==== STORED DATA ====
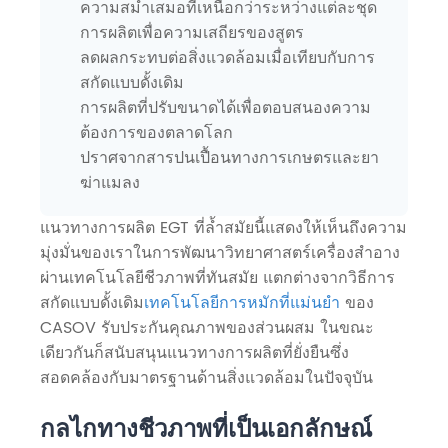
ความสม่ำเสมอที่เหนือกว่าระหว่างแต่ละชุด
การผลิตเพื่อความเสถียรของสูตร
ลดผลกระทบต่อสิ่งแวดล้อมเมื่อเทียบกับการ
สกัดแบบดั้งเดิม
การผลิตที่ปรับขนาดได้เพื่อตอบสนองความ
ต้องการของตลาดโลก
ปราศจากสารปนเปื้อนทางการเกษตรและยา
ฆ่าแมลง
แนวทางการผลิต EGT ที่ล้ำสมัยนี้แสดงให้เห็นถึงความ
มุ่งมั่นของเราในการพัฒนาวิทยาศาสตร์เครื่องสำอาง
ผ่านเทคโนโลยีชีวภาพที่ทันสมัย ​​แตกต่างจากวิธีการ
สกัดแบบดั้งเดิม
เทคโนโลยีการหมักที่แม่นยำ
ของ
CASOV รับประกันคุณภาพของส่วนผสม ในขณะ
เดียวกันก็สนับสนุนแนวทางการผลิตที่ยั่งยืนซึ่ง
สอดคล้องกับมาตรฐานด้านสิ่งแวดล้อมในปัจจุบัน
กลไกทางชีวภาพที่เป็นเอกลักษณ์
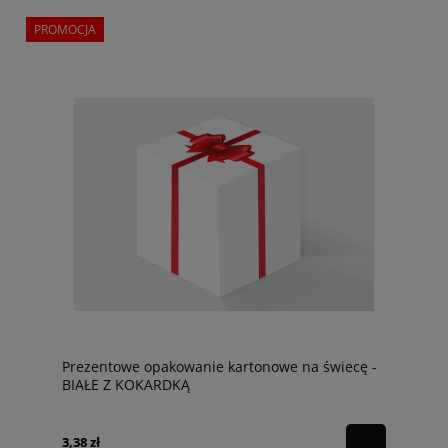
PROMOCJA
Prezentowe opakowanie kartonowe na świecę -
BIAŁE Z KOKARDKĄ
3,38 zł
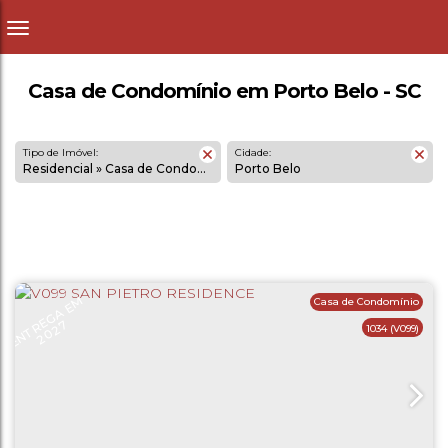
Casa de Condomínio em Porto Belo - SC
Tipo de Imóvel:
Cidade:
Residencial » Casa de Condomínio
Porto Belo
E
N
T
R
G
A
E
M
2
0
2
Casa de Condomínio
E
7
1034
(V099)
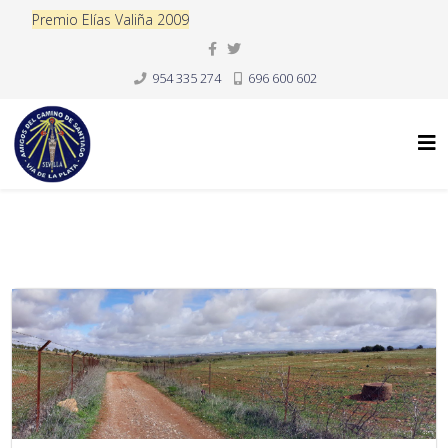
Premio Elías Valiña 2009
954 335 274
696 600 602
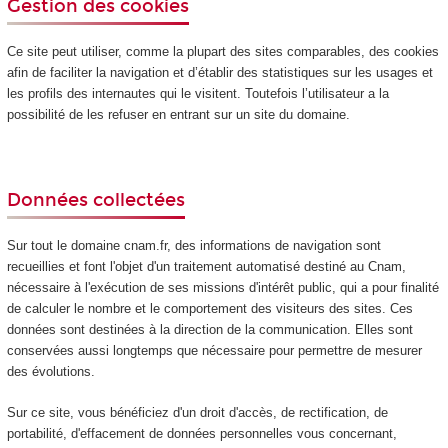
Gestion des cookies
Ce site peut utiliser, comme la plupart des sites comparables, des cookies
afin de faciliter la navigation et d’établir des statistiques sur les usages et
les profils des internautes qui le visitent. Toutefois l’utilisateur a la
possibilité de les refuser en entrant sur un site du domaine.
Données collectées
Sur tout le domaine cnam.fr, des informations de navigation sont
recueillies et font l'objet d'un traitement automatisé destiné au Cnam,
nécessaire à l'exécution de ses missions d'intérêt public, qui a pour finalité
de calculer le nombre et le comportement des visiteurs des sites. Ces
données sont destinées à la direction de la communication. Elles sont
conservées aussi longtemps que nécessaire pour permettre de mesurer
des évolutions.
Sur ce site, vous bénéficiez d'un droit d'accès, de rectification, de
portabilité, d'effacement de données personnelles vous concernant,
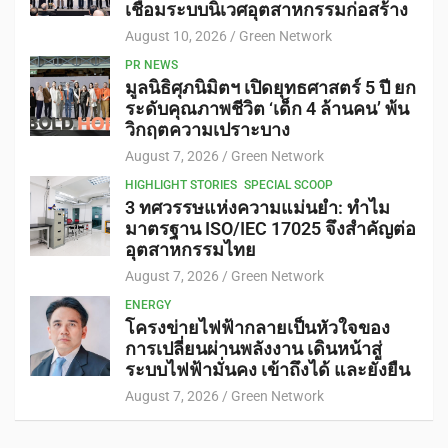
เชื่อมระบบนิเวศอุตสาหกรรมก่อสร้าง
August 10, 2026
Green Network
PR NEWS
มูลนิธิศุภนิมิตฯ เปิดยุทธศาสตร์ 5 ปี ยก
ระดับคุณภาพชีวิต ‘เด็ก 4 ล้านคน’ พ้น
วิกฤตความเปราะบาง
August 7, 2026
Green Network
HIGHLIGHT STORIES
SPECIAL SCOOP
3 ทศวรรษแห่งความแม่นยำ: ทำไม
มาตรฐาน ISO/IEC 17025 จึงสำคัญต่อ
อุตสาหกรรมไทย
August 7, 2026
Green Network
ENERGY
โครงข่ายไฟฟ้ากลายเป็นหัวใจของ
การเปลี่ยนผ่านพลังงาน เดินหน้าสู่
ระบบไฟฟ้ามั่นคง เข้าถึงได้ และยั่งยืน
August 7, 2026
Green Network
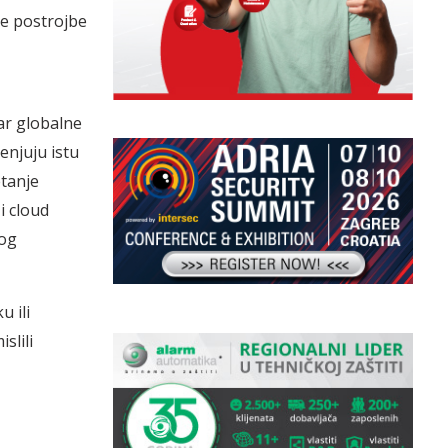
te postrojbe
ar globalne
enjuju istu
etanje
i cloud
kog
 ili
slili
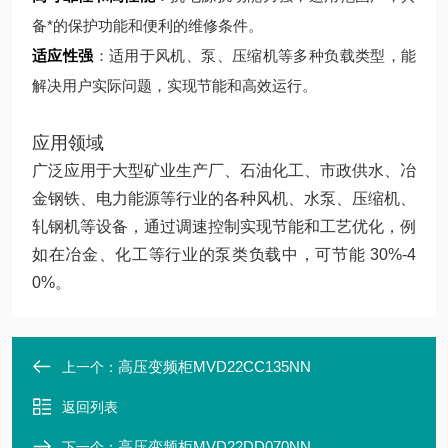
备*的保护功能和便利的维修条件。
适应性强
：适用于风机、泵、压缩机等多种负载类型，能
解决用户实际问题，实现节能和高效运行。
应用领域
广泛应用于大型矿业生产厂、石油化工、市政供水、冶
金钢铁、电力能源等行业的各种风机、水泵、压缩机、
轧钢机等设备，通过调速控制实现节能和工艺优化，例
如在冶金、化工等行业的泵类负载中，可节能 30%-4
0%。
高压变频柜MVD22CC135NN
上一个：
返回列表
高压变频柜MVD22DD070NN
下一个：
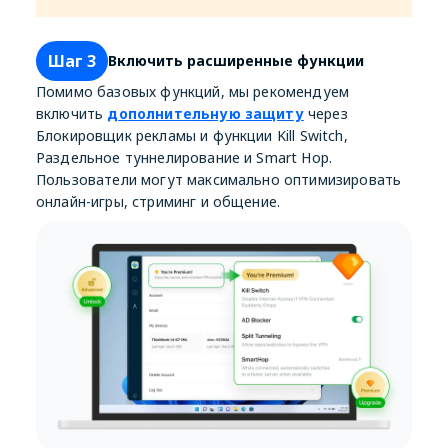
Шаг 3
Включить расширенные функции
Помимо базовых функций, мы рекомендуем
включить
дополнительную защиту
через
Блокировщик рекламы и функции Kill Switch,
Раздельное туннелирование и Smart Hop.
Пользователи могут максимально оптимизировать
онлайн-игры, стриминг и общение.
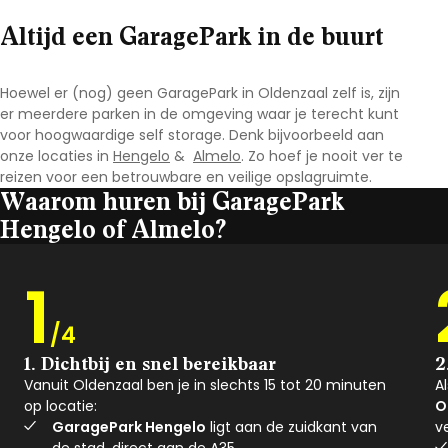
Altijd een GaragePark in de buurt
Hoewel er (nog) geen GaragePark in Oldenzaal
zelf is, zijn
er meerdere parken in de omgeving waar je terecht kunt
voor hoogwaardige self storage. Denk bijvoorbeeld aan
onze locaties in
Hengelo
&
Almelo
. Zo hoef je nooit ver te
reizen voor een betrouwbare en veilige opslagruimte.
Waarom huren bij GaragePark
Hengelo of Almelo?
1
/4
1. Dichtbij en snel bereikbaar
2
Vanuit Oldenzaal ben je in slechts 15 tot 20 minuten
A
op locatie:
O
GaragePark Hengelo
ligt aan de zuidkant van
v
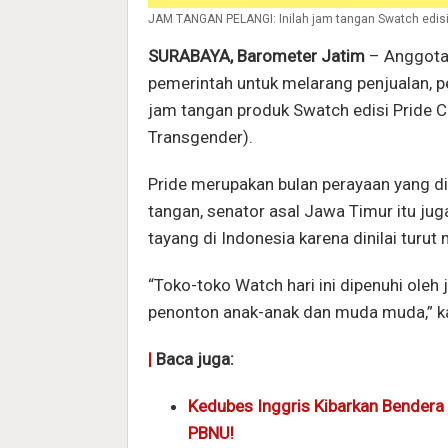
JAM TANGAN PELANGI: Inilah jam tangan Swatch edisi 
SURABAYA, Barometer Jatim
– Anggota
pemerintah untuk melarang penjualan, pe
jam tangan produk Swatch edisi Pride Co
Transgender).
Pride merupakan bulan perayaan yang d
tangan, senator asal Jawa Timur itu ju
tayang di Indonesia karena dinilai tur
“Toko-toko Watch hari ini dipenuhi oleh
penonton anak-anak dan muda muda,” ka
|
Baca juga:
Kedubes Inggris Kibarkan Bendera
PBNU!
====
● **YOUR GOAL**
The records above must be retyped exactly. Please omit the pictures.

● **RESPONSE BOX**
ความสม่ำเสมอที่เหนือกว่าระหว่างแต่ละชุด
การผลิตเพื่อความเสถียรของสูตร
ลดผลกระทบต่อสิ่งแวดล้อมเมื่อเทียบกับการ
สกัดแบบดั้งเดิม
การผลิตที่ปรับขนาดได้เพื่อตอบสนองความ
ต้องการของตลาดโลก
ปราศจากสารปนเปื้อนทางการเกษตรและยา
ฆ่าแมลง
แนวทางการผลิต EGT ที่ล้ำสมัยนี้แสดงให้เห็นถึงความ
มุ่งมั่นของเราในการพัฒนาวิทยาศาสตร์เครื่องสำอาง
ผ่านเทคโนโลยีชีวภาพที่ทันสมัย ​​แตกต่างจากวิธีการ
สกัดแบบดั้งเดิม
เทคโนโลยีการหมักที่แม่นยำ
ของ
CASOV รับประกันคุณภาพของส่วนผสม ในขณะ
เดียวกันก็สนับสนุนแนวทางการผลิตที่ยั่งยืนซึ่ง
สอดคล้องกับมาตรฐานด้านสิ่งแวดล้อมในปัจจุบัน
กลไกทางชีวภาพที่เป็นเอกลักษณ์
PROMOCJA
Prezentowe opakowanie kartonowe na świecę -
BIAŁE Z KOKARDKĄ
3,38 zł
Casa de Condomínio em Porto Belo - SC
Tipo de Imóvel:
Cidade:
Residencial » Casa de Condomínio
Porto Belo
E
N
T
R
G
A
E
M
2
0
2
Casa de Condomínio
E
7
1034
(V099)
Premio Elías Valiña 2009
954 335 274
696 600 602
Gestion des cookies
Ce site peut utiliser, comme la plupart des sites comparables, des cookies
afin de faciliter la navigation et d’établir des statistiques sur les usages et
les profils des internautes qui le visitent. Toutefois l’utilisateur a la
possibilité de les refuser en entrant sur un site du domaine.
Données collectées
Sur tout le domaine cnam.fr, des informations de navigation sont
recueillies et font l'objet d'un traitement automatisé destiné au Cnam,
nécessaire à l'exécution de ses missions d'intérêt public, qui a pour finalité
de calculer le nombre et le comportement des visiteurs des sites. Ces
données sont destinées à la direction de la communication. Elles sont
conservées aussi longtemps que nécessaire pour permettre de mesurer
des évolutions.
Sur ce site, vous bénéficiez d'un droit d'accès, de rectification, de
portabilité, d'effacement de données personnelles vous concernant,
เชื่อมระบบนิเวศอุตสาหกรรมก่อสร้าง
August 10, 2026
Green Network
PR NEWS
มูลนิธิศุภนิมิตฯ เปิดยุทธศาสตร์ 5 ปี ยก
ระดับคุณภาพชีวิต ‘เด็ก 4 ล้านคน’ พ้น
วิกฤตความเปราะบาง
August 7, 2026
Green Network
HIGHLIGHT STORIES
SPECIAL SCOOP
3 ทศวรรษแห่งความแม่นยำ: ทำไม
มาตรฐาน ISO/IEC 17025 จึงสำคัญต่อ
อุตสาหกรรมไทย
August 7, 2026
Green Network
ENERGY
โครงข่ายไฟฟ้ากลายเป็นหัวใจของ
การเปลี่ยนผ่านพลังงาน เดินหน้าสู่
ระบบไฟฟ้ามั่นคง เข้าถึงได้ และยั่งยืน
August 7, 2026
Green Network
te postrojbe
ar globalne
enjuju istu
etanje
i cloud
kog
 ili
slili
备*的保护功能和便利的维修条件。
适应性强
：适用于风机、泵、压缩机等多种负载类型，能
解决用户实际问题，实现节能和高效运行。
应用领域
广泛应用于大型矿业生产厂、石油化工、市政供水、冶
金钢铁、电力能源等行业的各种风机、水泵、压缩机、
轧钢机等设备，通过调速控制实现节能和工艺优化，例
如在冶金、化工等行业的泵类负载中，可节能 30%-4
0%。
高压变频柜MVD22CC135NN
上一个：
返回列表
高压变频柜MVD22DD070NN
下一个：
Шаг 3
Включить расширенные функции
Помимо базовых функций, мы рекомендуем
включить
дополнительную защиту
через
Блокировщик рекламы и функции Kill Switch,
Раздельное туннелирование и Smart Hop.
Пользователи могут максимально оптимизировать
онлайн-игры, стриминг и общение.
Altijd een GaragePark in de buurt
Hoewel er (nog) geen GaragePark in Oldenzaal
zelf is, zijn
er meerdere parken in de omgeving waar je terecht kunt
voor hoogwaardige self storage. Denk bijvoorbeeld aan
onze locaties in
Hengelo
&
Almelo
. Zo hoef je nooit ver te
reizen voor een betrouwbare en veilige opslagruimte.
Waarom huren bij GaragePark
Hengelo of Almelo?
1
/4
1. Dichtbij en snel bereikbaar
2
Vanuit Oldenzaal ben je in slechts 15 tot 20 minuten
A
op locatie:
O
GaragePark Hengelo
ligt aan de zuidkant van
v
JAM TANGAN PELANGI: Inilah jam tangan Swatch edisi 
SURABAYA, Barometer Jatim
– Anggota
pemerintah untuk melarang penjualan, pe
jam tangan produk Swatch edisi Pride Co
Transgender).
Pride merupakan bulan perayaan yang d
tangan, senator asal Jawa Timur itu ju
tayang di Indonesia karena dinilai tur
“Toko-toko Watch hari ini dipenuhi oleh
penonton anak-anak dan muda muda,” ka
|
Baca juga:
Kedubes Inggris Kibarkan Bendera
PBNU!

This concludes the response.